== THE PROBLEM ==
Your answer should be the lines of the material that include the word "process".

>>>

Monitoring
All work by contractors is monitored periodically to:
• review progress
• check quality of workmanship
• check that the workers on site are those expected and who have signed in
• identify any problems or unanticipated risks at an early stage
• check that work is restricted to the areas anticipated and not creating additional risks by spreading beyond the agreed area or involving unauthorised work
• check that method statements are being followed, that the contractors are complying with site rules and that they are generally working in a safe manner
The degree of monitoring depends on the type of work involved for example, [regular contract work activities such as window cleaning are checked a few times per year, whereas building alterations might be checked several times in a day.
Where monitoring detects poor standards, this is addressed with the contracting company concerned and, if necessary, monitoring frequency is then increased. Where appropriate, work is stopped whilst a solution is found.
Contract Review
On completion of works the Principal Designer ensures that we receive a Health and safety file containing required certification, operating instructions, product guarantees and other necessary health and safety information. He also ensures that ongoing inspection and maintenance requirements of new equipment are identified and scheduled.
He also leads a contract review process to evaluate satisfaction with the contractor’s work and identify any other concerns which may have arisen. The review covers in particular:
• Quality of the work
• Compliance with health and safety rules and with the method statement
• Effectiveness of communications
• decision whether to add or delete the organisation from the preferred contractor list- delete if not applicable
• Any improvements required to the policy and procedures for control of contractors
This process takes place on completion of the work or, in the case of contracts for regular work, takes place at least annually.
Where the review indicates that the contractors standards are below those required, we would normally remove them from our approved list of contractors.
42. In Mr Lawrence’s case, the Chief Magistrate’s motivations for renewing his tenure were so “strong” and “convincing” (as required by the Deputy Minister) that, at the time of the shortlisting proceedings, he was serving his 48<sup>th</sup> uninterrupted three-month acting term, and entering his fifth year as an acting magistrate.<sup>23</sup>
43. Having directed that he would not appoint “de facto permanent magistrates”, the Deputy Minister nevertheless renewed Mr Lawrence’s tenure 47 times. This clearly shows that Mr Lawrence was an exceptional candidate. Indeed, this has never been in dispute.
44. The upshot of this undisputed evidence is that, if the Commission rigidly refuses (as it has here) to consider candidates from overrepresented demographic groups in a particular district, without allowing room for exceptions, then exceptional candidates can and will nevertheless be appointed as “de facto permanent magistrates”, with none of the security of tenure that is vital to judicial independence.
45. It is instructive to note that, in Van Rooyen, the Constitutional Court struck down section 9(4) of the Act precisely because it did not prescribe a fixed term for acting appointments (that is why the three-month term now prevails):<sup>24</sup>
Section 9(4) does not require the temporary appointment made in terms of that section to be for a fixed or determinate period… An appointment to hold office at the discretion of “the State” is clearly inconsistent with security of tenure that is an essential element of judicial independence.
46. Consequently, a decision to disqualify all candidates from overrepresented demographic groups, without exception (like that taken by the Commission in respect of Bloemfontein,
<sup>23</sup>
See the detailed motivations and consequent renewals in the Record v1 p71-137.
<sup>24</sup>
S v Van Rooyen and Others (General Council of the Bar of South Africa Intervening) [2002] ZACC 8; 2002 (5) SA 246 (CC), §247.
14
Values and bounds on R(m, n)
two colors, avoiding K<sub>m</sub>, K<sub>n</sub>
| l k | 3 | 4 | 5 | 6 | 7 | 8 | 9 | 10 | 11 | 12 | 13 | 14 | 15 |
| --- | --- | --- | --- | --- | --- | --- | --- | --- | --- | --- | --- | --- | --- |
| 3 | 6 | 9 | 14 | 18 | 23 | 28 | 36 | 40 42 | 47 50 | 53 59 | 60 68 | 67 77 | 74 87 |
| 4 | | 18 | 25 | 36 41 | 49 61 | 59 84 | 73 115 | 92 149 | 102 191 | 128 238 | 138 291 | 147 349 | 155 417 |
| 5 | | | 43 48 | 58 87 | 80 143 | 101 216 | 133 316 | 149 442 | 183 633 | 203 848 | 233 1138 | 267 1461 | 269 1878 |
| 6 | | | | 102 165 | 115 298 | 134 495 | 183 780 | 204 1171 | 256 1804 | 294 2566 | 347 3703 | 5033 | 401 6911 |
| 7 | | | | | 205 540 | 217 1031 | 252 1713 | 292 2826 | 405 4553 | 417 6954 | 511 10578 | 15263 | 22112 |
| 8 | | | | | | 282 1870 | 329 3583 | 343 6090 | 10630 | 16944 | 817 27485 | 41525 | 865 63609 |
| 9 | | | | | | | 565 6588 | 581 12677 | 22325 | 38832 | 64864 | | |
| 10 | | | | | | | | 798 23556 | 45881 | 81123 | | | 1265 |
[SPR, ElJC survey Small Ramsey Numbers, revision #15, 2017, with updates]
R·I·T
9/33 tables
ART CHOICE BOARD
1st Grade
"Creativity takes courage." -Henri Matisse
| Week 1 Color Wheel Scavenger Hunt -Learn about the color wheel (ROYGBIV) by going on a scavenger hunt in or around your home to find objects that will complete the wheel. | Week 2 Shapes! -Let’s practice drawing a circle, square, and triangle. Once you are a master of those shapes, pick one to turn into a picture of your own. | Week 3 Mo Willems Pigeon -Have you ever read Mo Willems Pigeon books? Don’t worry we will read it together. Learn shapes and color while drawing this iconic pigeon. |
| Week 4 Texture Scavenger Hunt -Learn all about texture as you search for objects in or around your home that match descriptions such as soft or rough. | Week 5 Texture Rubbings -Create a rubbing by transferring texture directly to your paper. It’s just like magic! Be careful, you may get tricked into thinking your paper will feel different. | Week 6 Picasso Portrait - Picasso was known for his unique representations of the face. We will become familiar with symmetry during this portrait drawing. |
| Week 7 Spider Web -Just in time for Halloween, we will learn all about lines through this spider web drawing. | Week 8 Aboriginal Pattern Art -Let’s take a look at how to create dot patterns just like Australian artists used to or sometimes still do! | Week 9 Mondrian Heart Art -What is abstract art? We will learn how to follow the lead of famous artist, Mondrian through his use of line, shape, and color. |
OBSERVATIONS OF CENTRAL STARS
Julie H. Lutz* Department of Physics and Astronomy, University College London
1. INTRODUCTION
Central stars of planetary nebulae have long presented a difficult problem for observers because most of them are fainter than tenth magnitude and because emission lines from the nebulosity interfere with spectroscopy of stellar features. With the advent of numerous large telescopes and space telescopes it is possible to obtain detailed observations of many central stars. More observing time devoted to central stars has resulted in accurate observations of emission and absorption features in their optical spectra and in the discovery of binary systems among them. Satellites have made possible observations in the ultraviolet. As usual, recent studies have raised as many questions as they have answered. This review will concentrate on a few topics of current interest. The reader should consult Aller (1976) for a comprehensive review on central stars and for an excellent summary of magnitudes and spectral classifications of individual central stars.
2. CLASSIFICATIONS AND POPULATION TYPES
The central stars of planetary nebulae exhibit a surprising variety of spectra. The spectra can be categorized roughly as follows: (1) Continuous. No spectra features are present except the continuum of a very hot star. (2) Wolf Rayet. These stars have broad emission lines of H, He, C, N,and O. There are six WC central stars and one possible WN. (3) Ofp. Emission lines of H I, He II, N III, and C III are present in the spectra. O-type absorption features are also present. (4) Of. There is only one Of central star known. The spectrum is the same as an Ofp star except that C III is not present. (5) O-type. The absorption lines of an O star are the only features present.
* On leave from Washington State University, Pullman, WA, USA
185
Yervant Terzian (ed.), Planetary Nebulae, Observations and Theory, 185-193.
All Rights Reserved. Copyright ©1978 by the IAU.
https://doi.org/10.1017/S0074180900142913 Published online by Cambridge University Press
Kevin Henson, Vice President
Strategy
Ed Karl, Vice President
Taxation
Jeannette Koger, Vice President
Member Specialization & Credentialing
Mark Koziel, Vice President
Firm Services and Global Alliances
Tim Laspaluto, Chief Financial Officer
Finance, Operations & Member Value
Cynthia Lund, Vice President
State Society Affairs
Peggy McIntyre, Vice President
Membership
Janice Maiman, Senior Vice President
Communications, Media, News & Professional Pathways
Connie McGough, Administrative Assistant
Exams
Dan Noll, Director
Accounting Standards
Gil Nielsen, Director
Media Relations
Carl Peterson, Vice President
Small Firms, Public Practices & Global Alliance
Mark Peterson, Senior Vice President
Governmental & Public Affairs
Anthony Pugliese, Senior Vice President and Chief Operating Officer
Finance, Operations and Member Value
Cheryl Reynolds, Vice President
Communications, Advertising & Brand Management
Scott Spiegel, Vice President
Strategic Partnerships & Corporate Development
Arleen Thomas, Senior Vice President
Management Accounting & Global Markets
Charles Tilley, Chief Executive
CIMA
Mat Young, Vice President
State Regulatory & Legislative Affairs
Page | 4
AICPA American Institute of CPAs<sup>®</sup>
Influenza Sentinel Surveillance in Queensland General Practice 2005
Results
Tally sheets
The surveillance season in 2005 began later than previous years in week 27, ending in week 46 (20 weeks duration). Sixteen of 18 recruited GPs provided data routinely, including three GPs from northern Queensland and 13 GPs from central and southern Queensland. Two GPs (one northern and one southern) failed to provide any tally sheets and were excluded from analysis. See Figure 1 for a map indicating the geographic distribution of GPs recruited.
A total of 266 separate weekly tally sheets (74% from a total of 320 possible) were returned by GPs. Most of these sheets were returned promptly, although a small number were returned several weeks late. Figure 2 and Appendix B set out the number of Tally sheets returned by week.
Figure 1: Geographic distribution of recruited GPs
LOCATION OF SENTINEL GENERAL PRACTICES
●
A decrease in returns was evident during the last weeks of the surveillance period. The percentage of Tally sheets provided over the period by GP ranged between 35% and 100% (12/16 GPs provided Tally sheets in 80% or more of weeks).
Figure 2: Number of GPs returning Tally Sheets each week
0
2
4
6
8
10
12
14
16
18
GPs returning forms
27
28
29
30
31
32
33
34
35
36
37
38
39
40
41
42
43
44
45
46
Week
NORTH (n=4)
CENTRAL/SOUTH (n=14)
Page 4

<<<

== WORKED SOLUTION ==
He also leads a contract review process to evaluate satisfaction with the contractor’s work and identify any other concerns which may have arisen. The review covers in particular:
This process takes place on completion of the work or, in the case of contracts for regular work, takes place at least annually.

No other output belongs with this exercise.